*** Task input ***
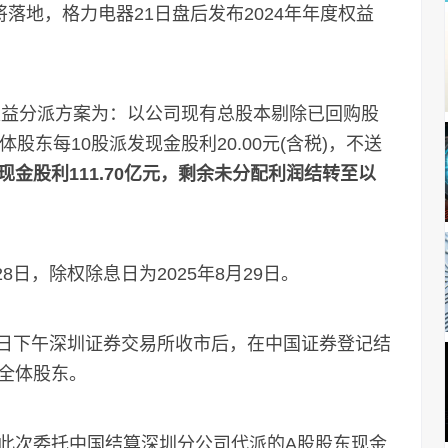
落地，格力电器21日盘后发布2024年年度权益
益分派方案为：以公司现有总股本剔除已回购股
全体股东每10股派发现金股利20.00元(含税)，不送
现金股利111.70亿元，剩余未分配利润结转至以
日，除权除息日为2025年8月29日。
8日下午深圳证券交易所收市后，在中国证券登记结
全体股东。
次委托中国结算深圳分公司代派的A股股东现金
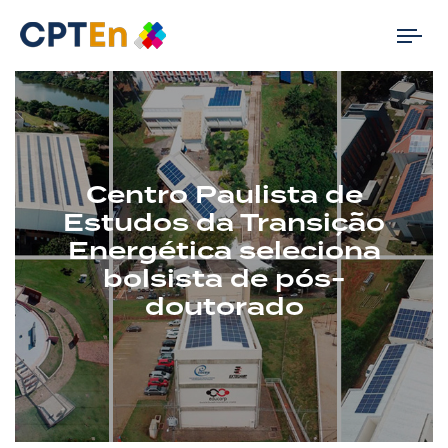
Tog
nav
Centro Paulista de
Estudos da Transição
Energética seleciona
bolsista de pós-
doutorado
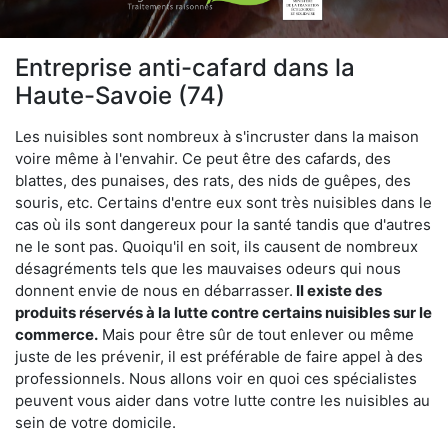
Entreprise anti-cafard dans la
Haute-Savoie (74)
Les nuisibles sont nombreux à s'incruster dans la maison
voire même à l'envahir. Ce peut être des cafards, des
blattes, des punaises, des rats, des nids de guêpes, des
souris, etc. Certains d'entre eux sont très nuisibles dans le
cas où ils sont dangereux pour la santé tandis que d'autres
ne le sont pas. Quoiqu'il en soit, ils causent de nombreux
désagréments tels que les mauvaises odeurs qui nous
donnent envie de nous en débarrasser.
Il existe des
produits réservés à la lutte contre certains nuisibles sur le
commerce.
Mais pour être sûr de tout enlever ou même
juste de les prévenir, il est préférable de faire appel à des
professionnels. Nous allons voir en quoi ces spécialistes
peuvent vous aider dans votre lutte contre les nuisibles au
sein de votre domicile.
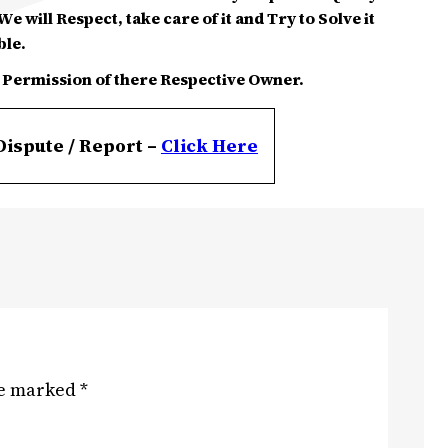
e will Respect, take care of it and Try to Solve it
ble.
 Permission of there Respective Owner.
Dispute / Report –
Click
Here
re marked
*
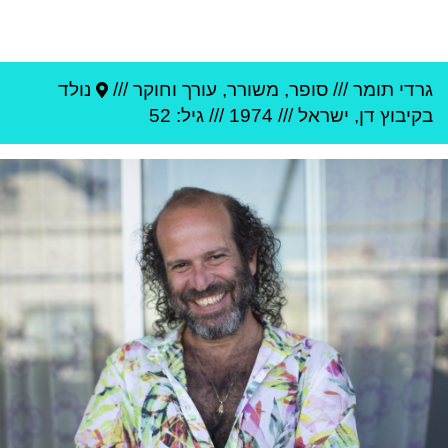
גרדי תומר
///
סופר, משורר, עורך וחוקר ///
נולד
ב
קיבוץ דן
,
ישראל
///
1974
/// גיל: 52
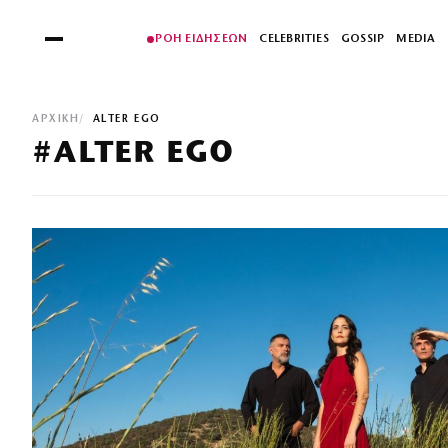
ΡΟΗ ΕΙΔΗΣΕΩΝ
CELEBRITIES
GOSSIP
MEDIA
ΑΡΧΙΚΉ
ALTER EGO
#ALTER EGO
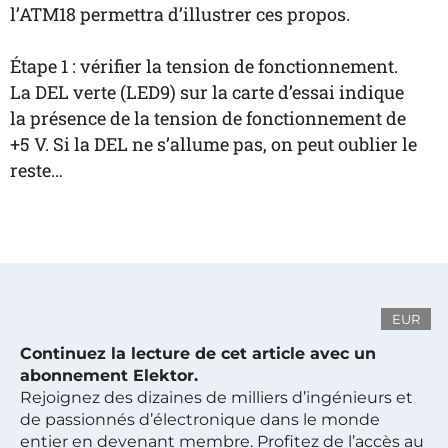
l’ATM18 permettra d’illustrer ces propos.
Étape 1 : vérifier la tension de fonctionnement.
La DEL
verte (LED9) sur la carte d’essai indique
la présence de la tension de fonctionnement de
+5 V. Si
la DEL
ne s’allume pas, on peut oublier le
reste…
EUR
Continuez la lecture de cet article avec un
abonnement Elektor.
Rejoignez des dizaines de milliers d’ingénieurs et
de passionnés d’électronique dans le monde
entier en devenant membre. Profitez de l’accès au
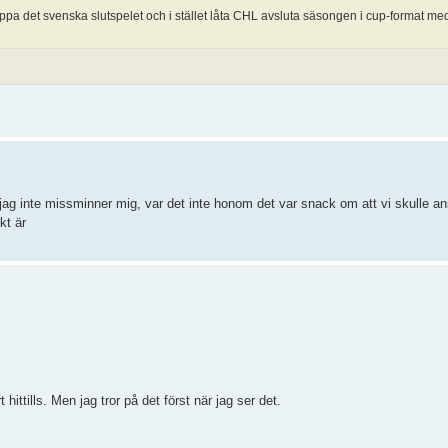
ippa det svenska slutspelet och i stället låta CHL avsluta säsongen i cup-format me
g inte missminner mig, var det inte honom det var snack om att vi skulle anst
kt är
ittills. Men jag tror på det först när jag ser det.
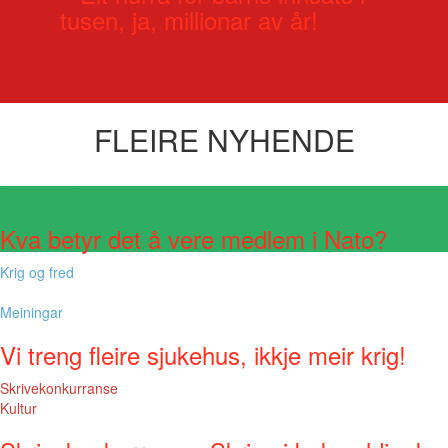
tusen, ja, millionar av år!
FLEIRE NYHENDE
Visste du at?
Kva betyr det å vere medlem i Nato?
Krig og fred
Meiningar
Vi treng fleire sjukehus, ikkje meir krig!
Skrivekonkurranse
Kultur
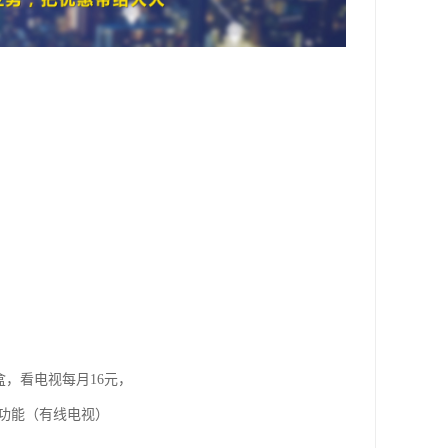
盒，看电视每月16元，
视功能（有线电视）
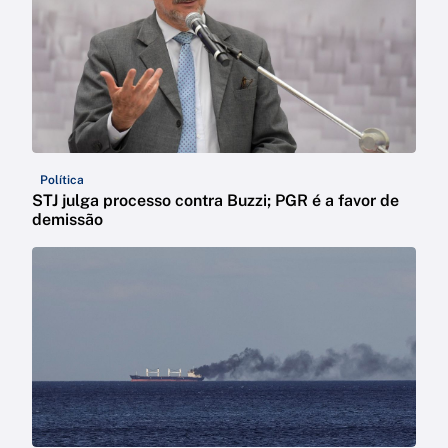
Política
STJ julga processo contra Buzzi; PGR é a favor de
demissão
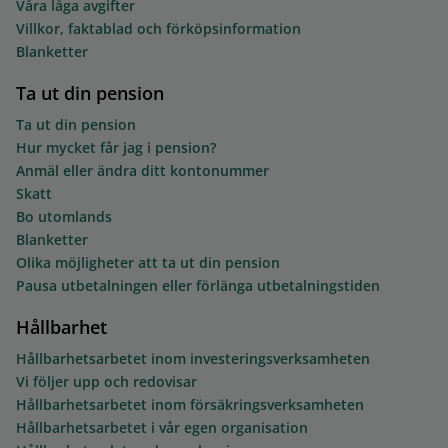
Våra låga avgifter
Villkor, faktablad och förköpsinformation
Blanketter
Ta ut din pension
Ta ut din pension
Hur mycket får jag i pension?
Anmäl eller ändra ditt kontonummer
Skatt
Bo utomlands
Blanketter
Olika möjligheter att ta ut din pension
Pausa utbetalningen eller förlänga utbetalningstiden
Hållbarhet
Hållbarhetsarbetet inom investeringsverksamheten
Vi följer upp och redovisar
Hållbarhetsarbetet inom försäkringsverksamheten
Hållbarhetsarbetet i vår egen organisation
*** End of Task input ***
- _What this task involves_
Rewrite the text of all the rows above, changing every "Blanketter" to "Formulär" and keeping everything else the same. Do not include the pictures in your answer.

- _Solution_
落地，格力电器21日盘后发布2024年年度权益
益分派方案为：以公司现有总股本剔除已回购股
全体股东每10股派发现金股利20.00元(含税)，不送
现金股利111.70亿元，剩余未分配利润结转至以
日，除权除息日为2025年8月29日。
8日下午深圳证券交易所收市后，在中国证券登记结
全体股东。
次委托中国结算深圳分公司代派的A股股东现金
Tog
nav
Centro Paulista de
Estudos da Transição
Energética seleciona
bolsista de pós-
doutorado
Entreprise anti-cafard dans la
Haute-Savoie (74)
Les nuisibles sont nombreux à s'incruster dans la maison
voire même à l'envahir. Ce peut être des cafards, des
blattes, des punaises, des rats, des nids de guêpes, des
souris, etc. Certains d'entre eux sont très nuisibles dans le
cas où ils sont dangereux pour la santé tandis que d'autres
ne le sont pas. Quoiqu'il en soit, ils causent de nombreux
désagréments tels que les mauvaises odeurs qui nous
donnent envie de nous en débarrasser.
Il existe des
produits réservés à la lutte contre certains nuisibles sur le
commerce.
Mais pour être sûr de tout enlever ou même
juste de les prévenir, il est préférable de faire appel à des
professionnels. Nous allons voir en quoi ces spécialistes
peuvent vous aider dans votre lutte contre les nuisibles au
sein de votre domicile.
e will Respect, take care of it and Try to Solve it
ble.
 Permission of there Respective Owner.
Dispute / Report –
Click
Here
re marked
*
גרדי תומר
///
סופר, משורר, עורך וחוקר ///
נולד
ב
קיבוץ דן
,
ישראל
///
1974
/// גיל: 52
ΡΟΗ ΕΙΔΗΣΕΩΝ
CELEBRITIES
GOSSIP
MEDIA
ΑΡΧΙΚΉ
ALTER EGO
#ALTER EGO
l’ATM18 permettra d’illustrer ces propos.
Étape 1 : vérifier la tension de fonctionnement.
La DEL
verte (LED9) sur la carte d’essai indique
la présence de la tension de fonctionnement de
+5 V. Si
la DEL
ne s’allume pas, on peut oublier le
reste…
EUR
Continuez la lecture de cet article avec un
abonnement Elektor.
Rejoignez des dizaines de milliers d’ingénieurs et
de passionnés d’électronique dans le monde
entier en devenant membre. Profitez de l’accès au
ippa det svenska slutspelet och i stället låta CHL avsluta säsongen i cup-format me
g inte missminner mig, var det inte honom det var snack om att vi skulle anst
kt är
ittills. Men jag tror på det först när jag ser det.
tusen, ja, millionar av år!
FLEIRE NYHENDE
Visste du at?
Kva betyr det å vere medlem i Nato?
Krig og fred
Meiningar
Vi treng fleire sjukehus, ikkje meir krig!
Skrivekonkurranse
Kultur
盒，看电视每月16元，
视功能（有线电视）
Política
STJ julga processo contra Buzzi; PGR é a favor de
demissão
Våra låga avgifter
Villkor, faktablad och förköpsinformation
Formulär
Ta ut din pension
Ta ut din pension
Hur mycket får jag i pension?
Anmäl eller ändra ditt kontonummer
Skatt
Bo utomlands
Formulär
Olika möjligheter att ta ut din pension
Pausa utbetalningen eller förlänga utbetalningstiden
Hållbarhet
Hållbarhetsarbetet inom investeringsverksamheten
Vi följer upp och redovisar
Hållbarhetsarbetet inom försäkringsverksamheten
Hållbarhetsarbetet i vår egen organisation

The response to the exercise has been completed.